CHERBOURG, LA HAGUE
Loïc Herry, LA HAGUE AU VENTRE,
par François David
(extrait)
Vite ! Vite ! Que tout s’en vienne !… Le vert profond des arbres !
Qu’on me rende le pays vert ! Les haies, les collines, les rivières… Connaître de nouveau le grondement lointain des vagues, l’air marin, l’air salé !
Loïc Herry
Je ne sais plus exactement quand j’ai rencontré Loïc Herry pour la première fois. J’ai connu d’abord ses parents dans un collège d’Octeville. En tout cas, peu après la création des éditions Møtus, Loïc était présent et suggérait des textes ou des auteurs, lisait avec une attention impressionnante et parfois redoutable les manuscrits. Je n’ai pas souvenir de quelqu’un avec une telle connaissance de la poésie contemporaine. Jusqu’à la plus petite ou la plus confidentielle revue. Par intérêt profond. Intime. Vital. Et une incroyable discrétion. Quelques auteurs donnent l’impression de se mettre en avant. Loïc, lui, se mettait plutôt en arrière. Après sa mort, j’ai découvert avec surprise le nombre de textes et de recueils qu’il avait écrits, ainsi que son travail pictural. Il avait essuyé des refus et les lettres envoyées à Christel les évoquent avec un humour apparemment léger, en fait d’autant plus terrible : « J’ai réenvoyé aussi Hic sunt leones… et un texte plus ancien, qui s’appelle Ouest, écrit à partir de ce que je ressens quand je vais à Goury (en gros)… Donc des tonnes de paperasse expédiées… What for ? …. Mais juste pour le plaisir d’en faire des confettis. » Il y a quelque chose d’un peu amer à voir s’estomper malgré tout l’inattention ou les mépris, quand celui qui les a essuyés n’en peut plus rien savoir. Ce sera pour Møtus à jamais un honneur d’avoir édité son seul recueil de son vivant. Pourtant la publication posthume d’autres livres n’en est pas moins indispensable et précieuse, ô combien. Avec, pour le lecteur, cette émotion intense qu’Hélène Cixous a exprimée dans la Préface de Portrait de l’artiste en personnage de roman : « Ici est né un écrivain sans pareil. En le lisant et le découvrant, j’ai eu envie de pleurer… : sitôt trouvé, sitôt repris. Mais l’œuvre demeure à sa place, immense, déchirant bonheur. »

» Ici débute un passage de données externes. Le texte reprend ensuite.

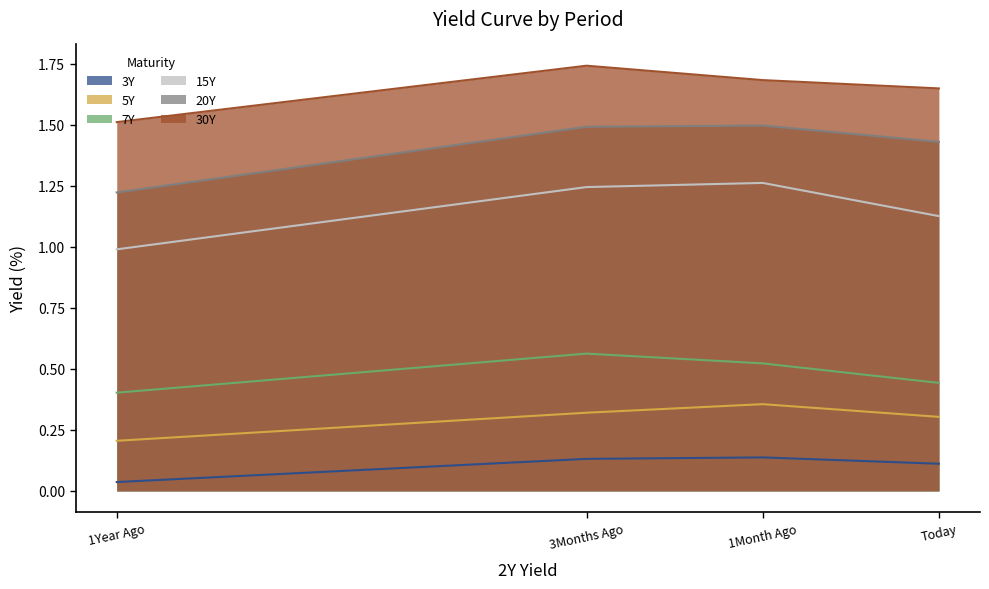

Rank the series by their maximum value, from highest to lowest.

30Y, 20Y, 15Y, 7Y, 5Y, 3Y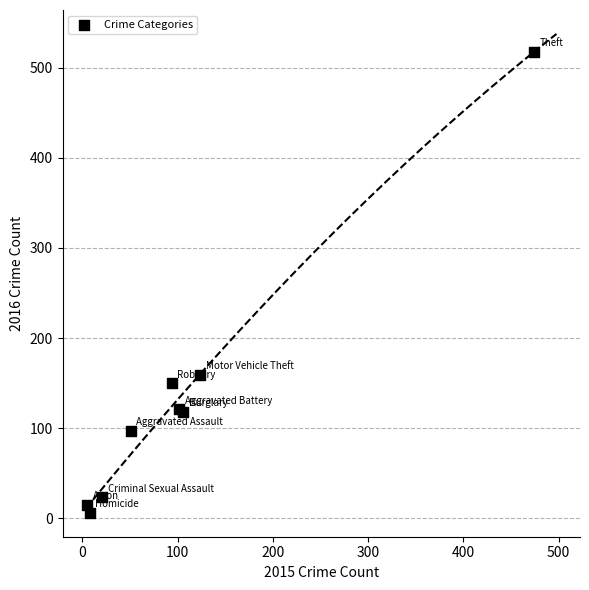

What Y value in the scatter plot is closest to 262?

159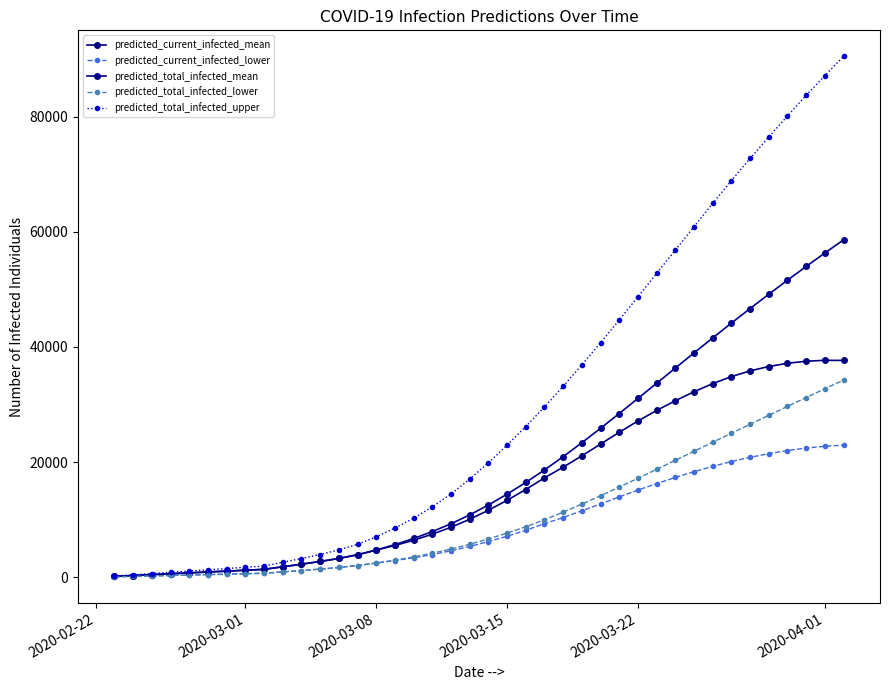

True or false: predicted_total_infected_upper and predicted_total_infected_mean cross at least once.

False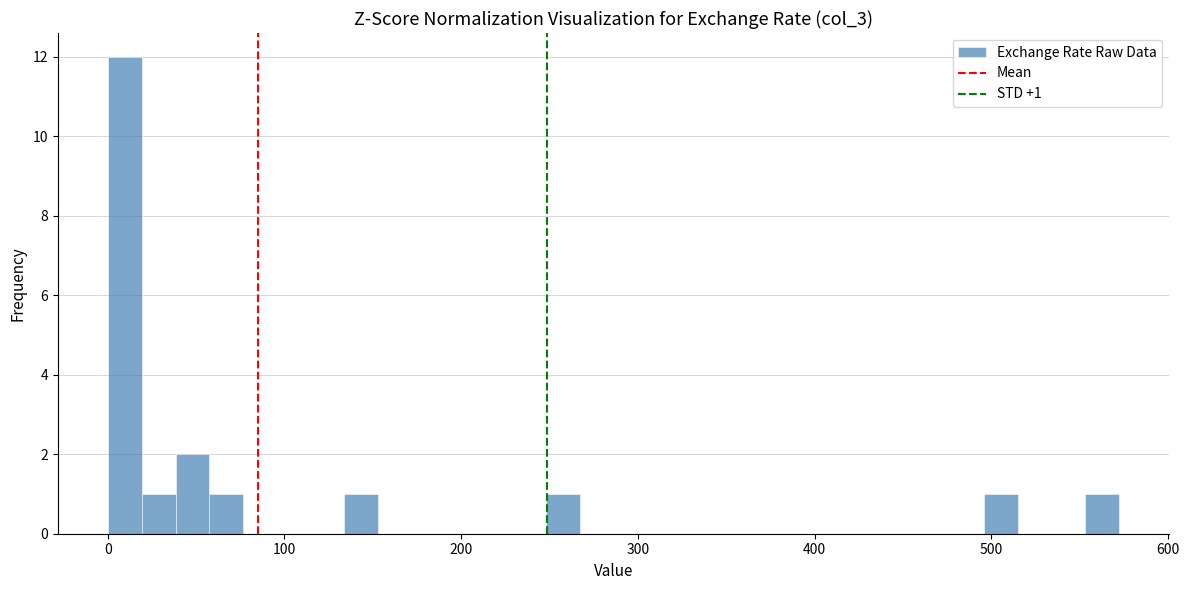

Around what value on the x-axis is the tallest bar? Give the approximate position of its centre, as read against the axis.

10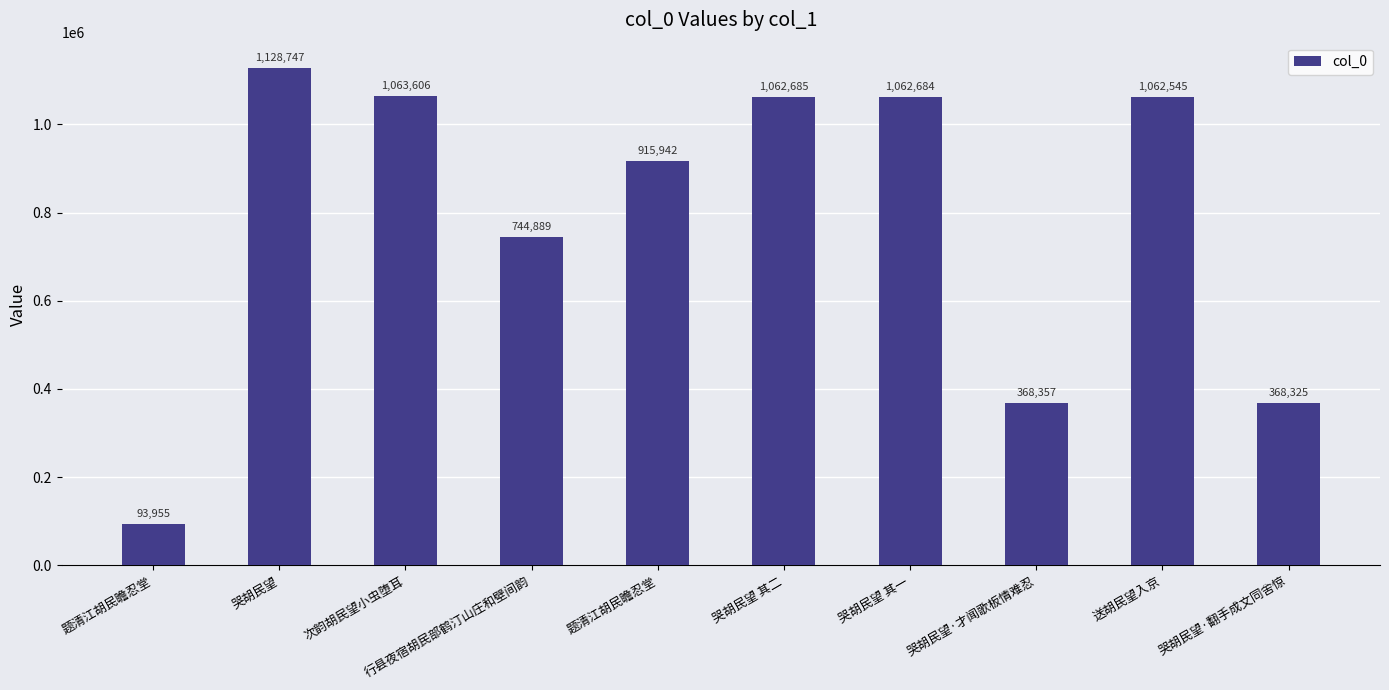

What is the greatest value displayed?

1128747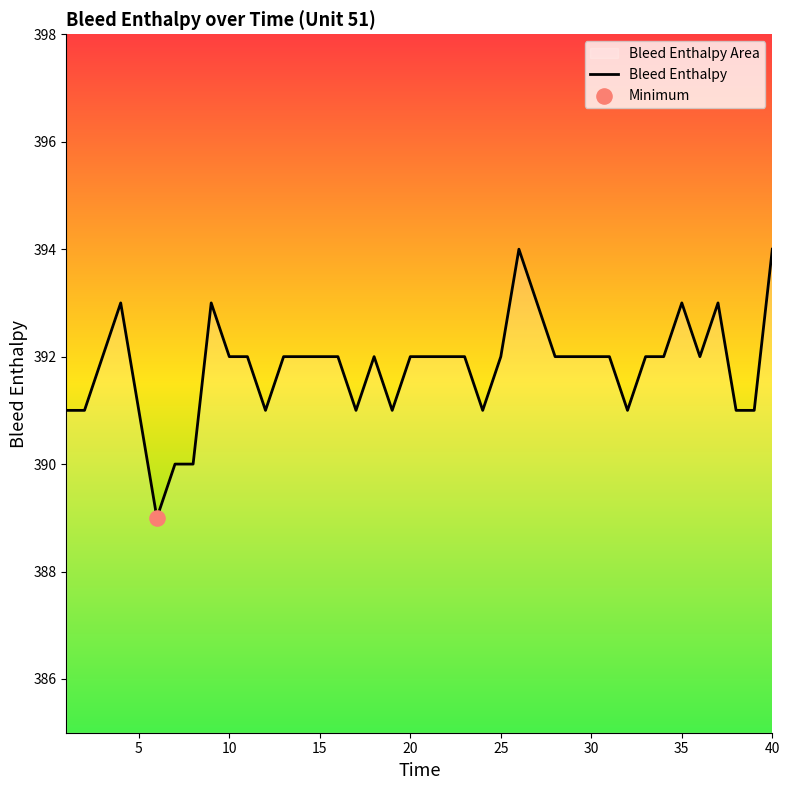

What is the difference between the maximum and minimum values?

5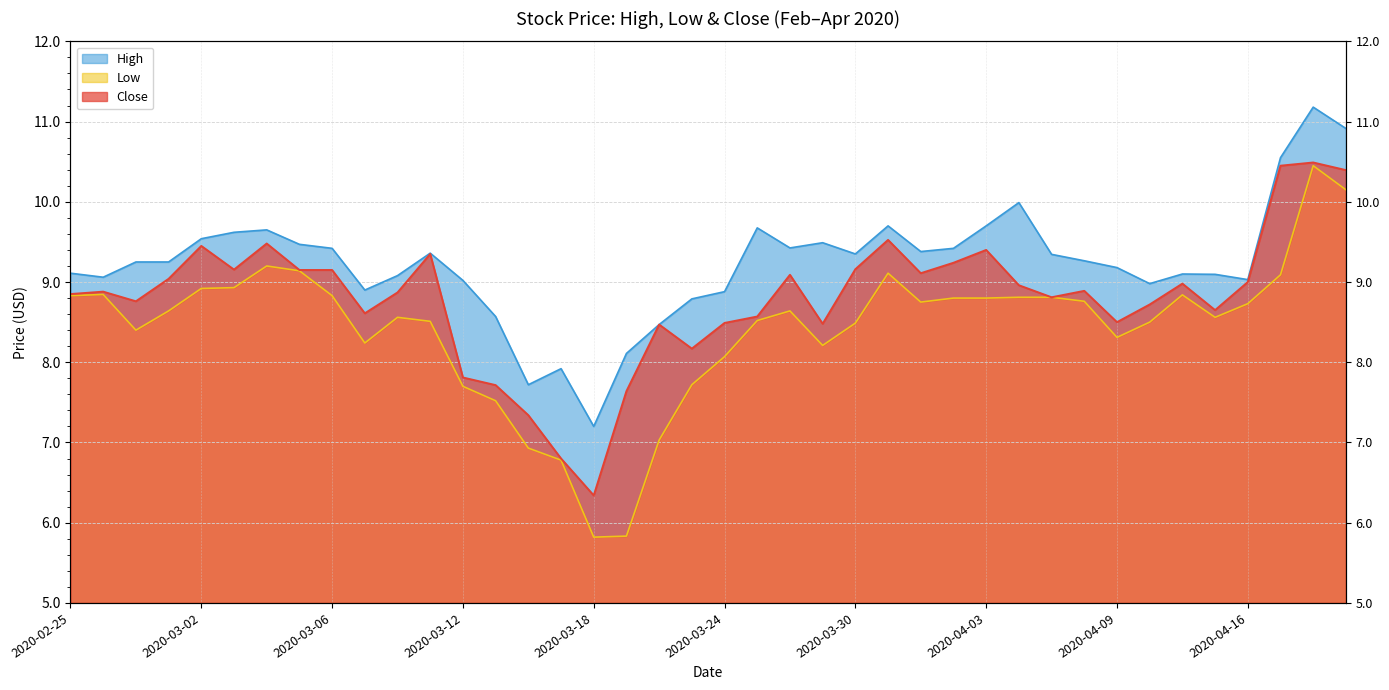

How many interior local peaks does the Close series have?

11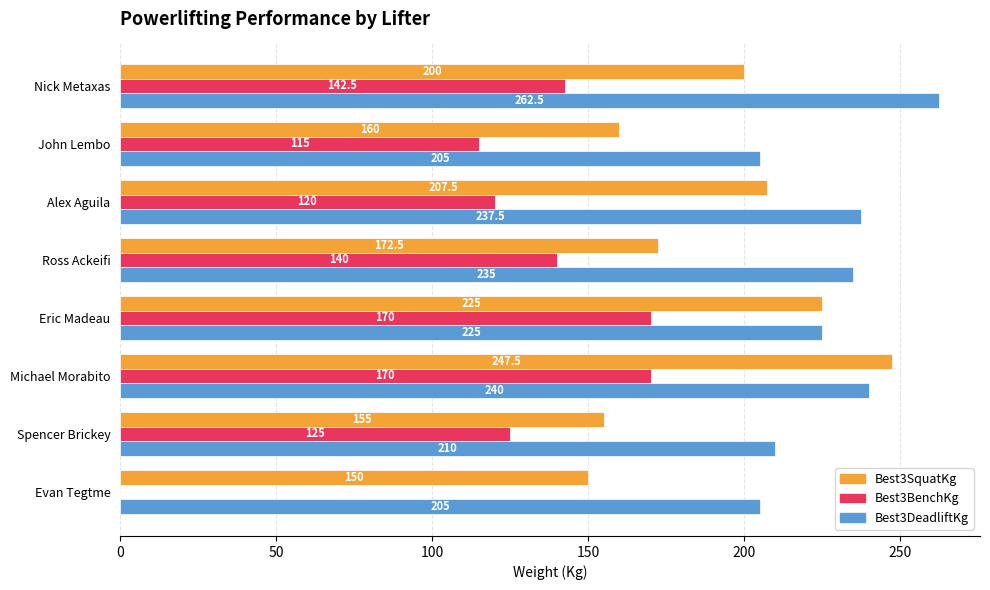

True or false: Best3DeadliftKg has a value of 240.0 at Michael Morabito.

True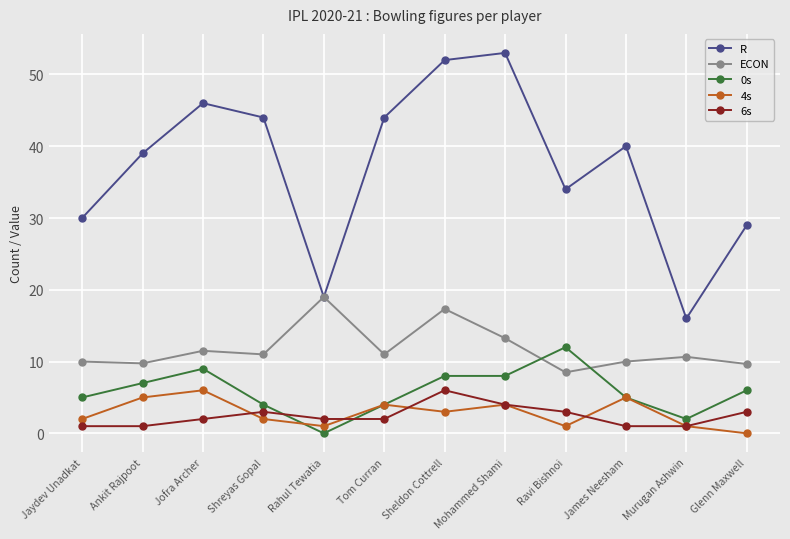

What is the label of the 3rd point from the left?

Jofra Archer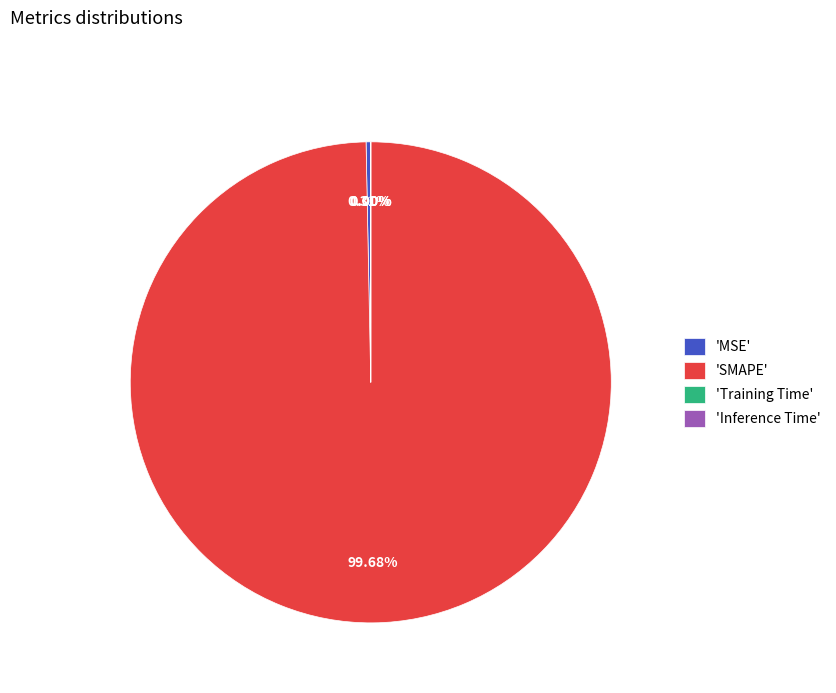

Which slice represents more than half of the pie?

'SMAPE'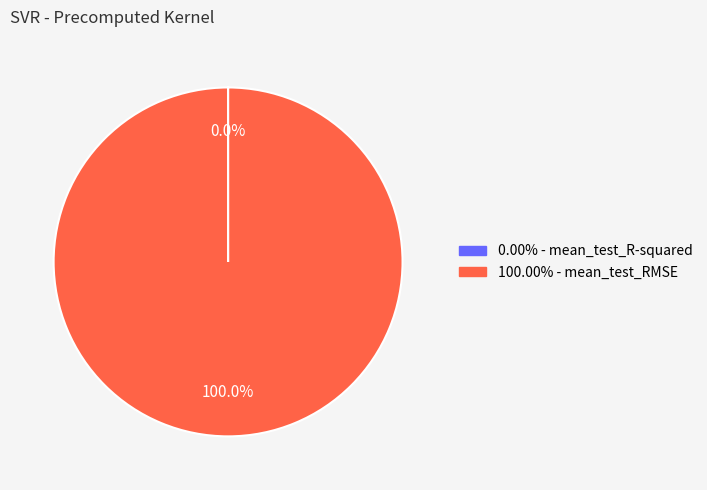

Is there any slice that represents more than half of the pie?

Yes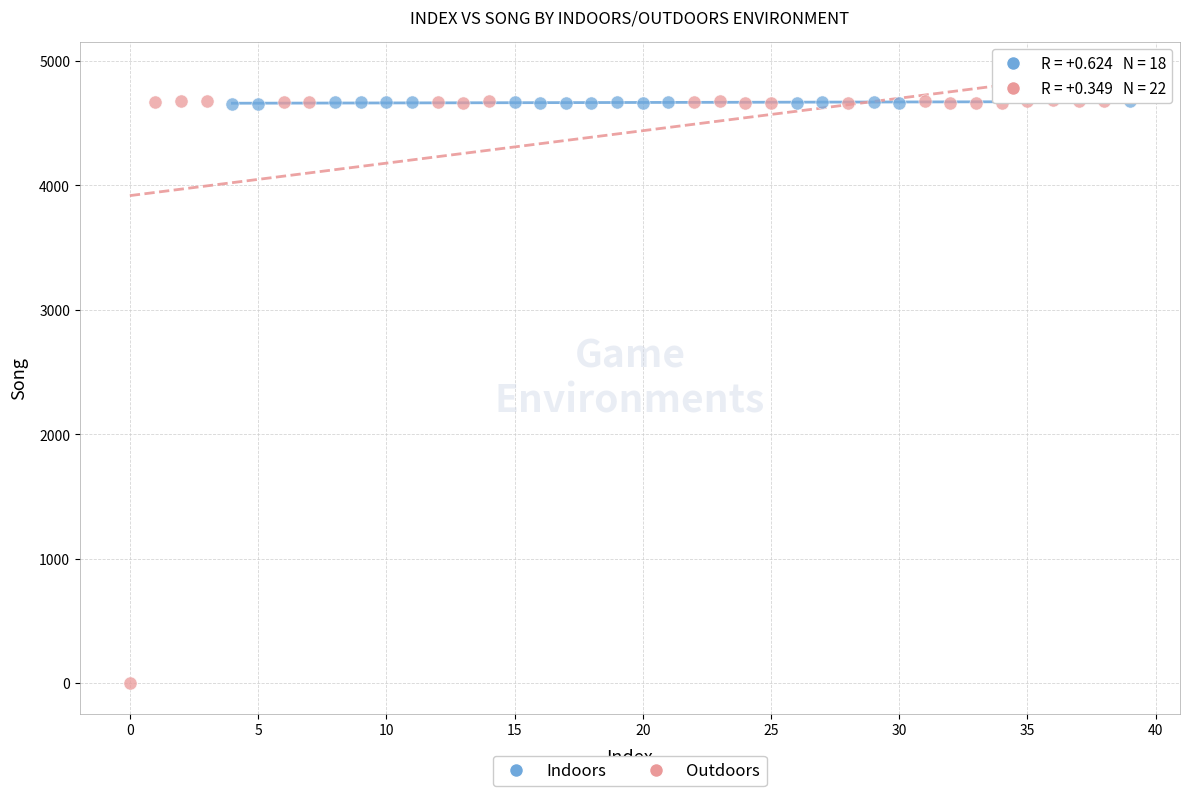

Which series has the largest Y range (max minus min)?

Outdoors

N’avoir été connu ni reconnu de son vivant n’empêchait pas Loïc Herry de témoigner d’une étonnante exigence qu’on aurait plus attendue d’un écrivain installé que de ce jeune poète ignoré à l’apparence frêle. Je me souviendrai toujours de son interview pour un grand journal de la Manche. Cela se passait dans un café de Cherbourg. Le journaliste, dont je savais d’assurance toutes les qualités professionnelles et humaines, avait pensé lui rendre service en le présentant de façon chaleureuse, sans entrer dans le détail de l’œuvre. Ce n’était pas toutefois ce que Loïc attendait. Pour lui, seul comptait qu’il soit rendu compte du texte, avec sévérité ou non, dans l’analyse scrupuleuse. Le journaliste expliquait sincèrement qu’il valait beaucoup mieux, au contraire, ne pas évoquer si directement les poèmes au risque de dérouter les lecteurs et les effrayer par l’hermétisme possible du recueil. Loïc n’en était nullement convaincu et il ne tenta pas de le dissimuler. J’y repense parfois, surtout devant le battage assourdissant et inlassablement répété pour la promotion de telle ou telle œuvre de sortie : de sa part à lui, pas la plus infime concession pour donner l’envie de découvrir son unique livre édité.
[…]
Extrait de l’ouvrage : Balade dans la Manche, sur les pas des écrivains (c) Alexandrines, mars 2006.